Exercise:
Set the entries down again exactly; none may be skipped.

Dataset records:

───

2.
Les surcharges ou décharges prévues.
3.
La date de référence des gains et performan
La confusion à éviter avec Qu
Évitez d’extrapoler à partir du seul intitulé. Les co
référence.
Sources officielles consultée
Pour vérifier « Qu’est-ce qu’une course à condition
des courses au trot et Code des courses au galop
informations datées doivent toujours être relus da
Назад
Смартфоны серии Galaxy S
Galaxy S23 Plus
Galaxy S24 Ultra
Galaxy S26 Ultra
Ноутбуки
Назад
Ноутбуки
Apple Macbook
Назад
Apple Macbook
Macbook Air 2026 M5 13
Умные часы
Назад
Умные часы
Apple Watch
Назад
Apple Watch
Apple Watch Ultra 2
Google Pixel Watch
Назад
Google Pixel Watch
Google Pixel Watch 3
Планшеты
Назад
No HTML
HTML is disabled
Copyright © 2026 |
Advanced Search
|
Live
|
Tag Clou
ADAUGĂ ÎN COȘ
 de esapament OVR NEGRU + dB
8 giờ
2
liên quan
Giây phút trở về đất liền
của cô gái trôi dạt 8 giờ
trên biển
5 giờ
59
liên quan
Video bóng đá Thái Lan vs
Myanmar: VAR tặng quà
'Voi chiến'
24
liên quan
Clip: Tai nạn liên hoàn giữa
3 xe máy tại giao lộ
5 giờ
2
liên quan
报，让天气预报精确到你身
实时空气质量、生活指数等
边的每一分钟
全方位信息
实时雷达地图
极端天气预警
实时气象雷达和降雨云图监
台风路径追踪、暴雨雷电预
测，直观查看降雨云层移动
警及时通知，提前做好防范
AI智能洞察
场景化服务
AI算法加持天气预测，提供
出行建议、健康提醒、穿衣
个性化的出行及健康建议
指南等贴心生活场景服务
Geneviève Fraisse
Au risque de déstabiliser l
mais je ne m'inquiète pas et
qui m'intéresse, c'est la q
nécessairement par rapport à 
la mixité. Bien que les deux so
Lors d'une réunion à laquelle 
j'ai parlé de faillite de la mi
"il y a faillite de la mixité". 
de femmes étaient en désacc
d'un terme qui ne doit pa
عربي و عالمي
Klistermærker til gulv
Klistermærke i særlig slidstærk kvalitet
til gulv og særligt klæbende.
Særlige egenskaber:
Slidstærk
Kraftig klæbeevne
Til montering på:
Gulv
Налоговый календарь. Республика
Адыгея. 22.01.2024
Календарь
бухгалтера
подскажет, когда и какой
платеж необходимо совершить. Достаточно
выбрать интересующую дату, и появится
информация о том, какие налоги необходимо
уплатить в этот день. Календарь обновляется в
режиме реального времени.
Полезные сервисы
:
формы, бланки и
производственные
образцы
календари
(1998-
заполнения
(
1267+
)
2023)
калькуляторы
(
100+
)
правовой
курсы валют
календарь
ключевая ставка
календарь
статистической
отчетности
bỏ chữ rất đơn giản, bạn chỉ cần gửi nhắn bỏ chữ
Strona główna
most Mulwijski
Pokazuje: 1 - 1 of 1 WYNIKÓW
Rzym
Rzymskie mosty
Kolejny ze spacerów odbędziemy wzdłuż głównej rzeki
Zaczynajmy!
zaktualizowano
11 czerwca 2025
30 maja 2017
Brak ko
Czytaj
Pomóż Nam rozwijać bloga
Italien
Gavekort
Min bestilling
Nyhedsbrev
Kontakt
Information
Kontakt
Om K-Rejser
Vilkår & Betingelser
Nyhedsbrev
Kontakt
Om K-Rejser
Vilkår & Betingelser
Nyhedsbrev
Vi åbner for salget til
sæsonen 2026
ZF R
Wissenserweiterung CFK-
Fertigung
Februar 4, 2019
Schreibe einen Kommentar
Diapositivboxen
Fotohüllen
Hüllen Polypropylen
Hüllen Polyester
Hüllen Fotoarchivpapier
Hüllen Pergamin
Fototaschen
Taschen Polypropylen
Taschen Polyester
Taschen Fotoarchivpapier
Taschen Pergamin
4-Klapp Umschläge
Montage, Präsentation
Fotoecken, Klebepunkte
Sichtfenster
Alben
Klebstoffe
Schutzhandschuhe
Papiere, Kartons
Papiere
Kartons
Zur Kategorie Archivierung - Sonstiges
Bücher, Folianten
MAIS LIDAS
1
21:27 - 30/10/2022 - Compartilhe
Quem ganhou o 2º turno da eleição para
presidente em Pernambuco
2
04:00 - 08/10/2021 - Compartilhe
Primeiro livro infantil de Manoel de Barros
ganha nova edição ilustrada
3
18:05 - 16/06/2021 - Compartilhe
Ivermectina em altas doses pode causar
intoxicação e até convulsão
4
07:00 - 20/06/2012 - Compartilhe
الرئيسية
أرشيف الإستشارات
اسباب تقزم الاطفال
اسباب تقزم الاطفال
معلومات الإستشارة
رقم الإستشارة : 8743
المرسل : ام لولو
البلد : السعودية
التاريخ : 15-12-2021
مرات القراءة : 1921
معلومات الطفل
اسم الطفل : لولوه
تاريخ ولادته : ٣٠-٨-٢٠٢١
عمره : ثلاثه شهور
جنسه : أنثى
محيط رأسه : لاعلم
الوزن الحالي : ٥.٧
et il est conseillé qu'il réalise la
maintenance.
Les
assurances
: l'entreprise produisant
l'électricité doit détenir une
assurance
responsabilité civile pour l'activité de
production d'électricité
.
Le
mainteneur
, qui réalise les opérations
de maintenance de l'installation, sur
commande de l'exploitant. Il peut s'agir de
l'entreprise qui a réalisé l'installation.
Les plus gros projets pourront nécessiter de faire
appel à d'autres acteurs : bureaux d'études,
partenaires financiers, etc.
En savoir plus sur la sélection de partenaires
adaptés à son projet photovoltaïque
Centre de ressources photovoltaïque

───

Task answer:
2.
Les surcharges ou décharges prévues.
3.
La date de référence des gains et performan
La confusion à éviter avec Qu
Évitez d’extrapoler à partir du seul intitulé. Les co
référence.
Sources officielles consultée
Pour vérifier « Qu’est-ce qu’une course à condition
des courses au trot et Code des courses au galop
informations datées doivent toujours être relus da
Назад
Смартфоны серии Galaxy S
Galaxy S23 Plus
Galaxy S24 Ultra
Galaxy S26 Ultra
Ноутбуки
Назад
Ноутбуки
Apple Macbook
Назад
Apple Macbook
Macbook Air 2026 M5 13
Умные часы
Назад
Умные часы
Apple Watch
Назад
Apple Watch
Apple Watch Ultra 2
Google Pixel Watch
Назад
Google Pixel Watch
Google Pixel Watch 3
Планшеты
Назад
No HTML
HTML is disabled
Copyright © 2026 |
Advanced Search
|
Live
|
Tag Clou
ADAUGĂ ÎN COȘ
 de esapament OVR NEGRU + dB
8 giờ
2
liên quan
Giây phút trở về đất liền
của cô gái trôi dạt 8 giờ
trên biển
5 giờ
59
liên quan
Video bóng đá Thái Lan vs
Myanmar: VAR tặng quà
'Voi chiến'
24
liên quan
Clip: Tai nạn liên hoàn giữa
3 xe máy tại giao lộ
5 giờ
2
liên quan
报，让天气预报精确到你身
实时空气质量、生活指数等
边的每一分钟
全方位信息
实时雷达地图
极端天气预警
实时气象雷达和降雨云图监
台风路径追踪、暴雨雷电预
测，直观查看降雨云层移动
警及时通知，提前做好防范
AI智能洞察
场景化服务
AI算法加持天气预测，提供
出行建议、健康提醒、穿衣
个性化的出行及健康建议
指南等贴心生活场景服务
Geneviève Fraisse
Au risque de déstabiliser l
mais je ne m'inquiète pas et
qui m'intéresse, c'est la q
nécessairement par rapport à 
la mixité. Bien que les deux so
Lors d'une réunion à laquelle 
j'ai parlé de faillite de la mi
"il y a faillite de la mixité". 
de femmes étaient en désacc
d'un terme qui ne doit pa
عربي و عالمي
Klistermærker til gulv
Klistermærke i særlig slidstærk kvalitet
til gulv og særligt klæbende.
Særlige egenskaber:
Slidstærk
Kraftig klæbeevne
Til montering på:
Gulv
Налоговый календарь. Республика
Адыгея. 22.01.2024
Календарь
бухгалтера
подскажет, когда и какой
платеж необходимо совершить. Достаточно
выбрать интересующую дату, и появится
информация о том, какие налоги необходимо
уплатить в этот день. Календарь обновляется в
режиме реального времени.
Полезные сервисы
:
формы, бланки и
производственные
образцы
календари
(1998-
заполнения
(
1267+
)
2023)
калькуляторы
(
100+
)
правовой
курсы валют
календарь
ключевая ставка
календарь
статистической
отчетности
bỏ chữ rất đơn giản, bạn chỉ cần gửi nhắn bỏ chữ
Strona główna
most Mulwijski
Pokazuje: 1 - 1 of 1 WYNIKÓW
Rzym
Rzymskie mosty
Kolejny ze spacerów odbędziemy wzdłuż głównej rzeki
Zaczynajmy!
zaktualizowano
11 czerwca 2025
30 maja 2017
Brak ko
Czytaj
Pomóż Nam rozwijać bloga
Italien
Gavekort
Min bestilling
Nyhedsbrev
Kontakt
Information
Kontakt
Om K-Rejser
Vilkår & Betingelser
Nyhedsbrev
Kontakt
Om K-Rejser
Vilkår & Betingelser
Nyhedsbrev
Vi åbner for salget til
sæsonen 2026
ZF R
Wissenserweiterung CFK-
Fertigung
Februar 4, 2019
Schreibe einen Kommentar
Diapositivboxen
Fotohüllen
Hüllen Polypropylen
Hüllen Polyester
Hüllen Fotoarchivpapier
Hüllen Pergamin
Fototaschen
Taschen Polypropylen
Taschen Polyester
Taschen Fotoarchivpapier
Taschen Pergamin
4-Klapp Umschläge
Montage, Präsentation
Fotoecken, Klebepunkte
Sichtfenster
Alben
Klebstoffe
Schutzhandschuhe
Papiere, Kartons
Papiere
Kartons
Zur Kategorie Archivierung - Sonstiges
Bücher, Folianten
MAIS LIDAS
1
21:27 - 30/10/2022 - Compartilhe
Quem ganhou o 2º turno da eleição para
presidente em Pernambuco
2
04:00 - 08/10/2021 - Compartilhe
Primeiro livro infantil de Manoel de Barros
ganha nova edição ilustrada
3
18:05 - 16/06/2021 - Compartilhe
Ivermectina em altas doses pode causar
intoxicação e até convulsão
4
07:00 - 20/06/2012 - Compartilhe
الرئيسية
أرشيف الإستشارات
اسباب تقزم الاطفال
اسباب تقزم الاطفال
معلومات الإستشارة
رقم الإستشارة : 8743
المرسل : ام لولو
البلد : السعودية
التاريخ : 15-12-2021
مرات القراءة : 1921
معلومات الطفل
اسم الطفل : لولوه
تاريخ ولادته : ٣٠-٨-٢٠٢١
عمره : ثلاثه شهور
جنسه : أنثى
محيط رأسه : لاعلم
الوزن الحالي : ٥.٧
et il est conseillé qu'il réalise la
maintenance.
Les
assurances
: l'entreprise produisant
l'électricité doit détenir une
assurance
responsabilité civile pour l'activité de
production d'électricité
.
Le
mainteneur
, qui réalise les opérations
de maintenance de l'installation, sur
commande de l'exploitant. Il peut s'agir de
l'entreprise qui a réalisé l'installation.
Les plus gros projets pourront nécessiter de faire
appel à d'autres acteurs : bureaux d'études,
partenaires financiers, etc.
En savoir plus sur la sélection de partenaires
adaptés à son projet photovoltaïque
Centre de ressources photovoltaïque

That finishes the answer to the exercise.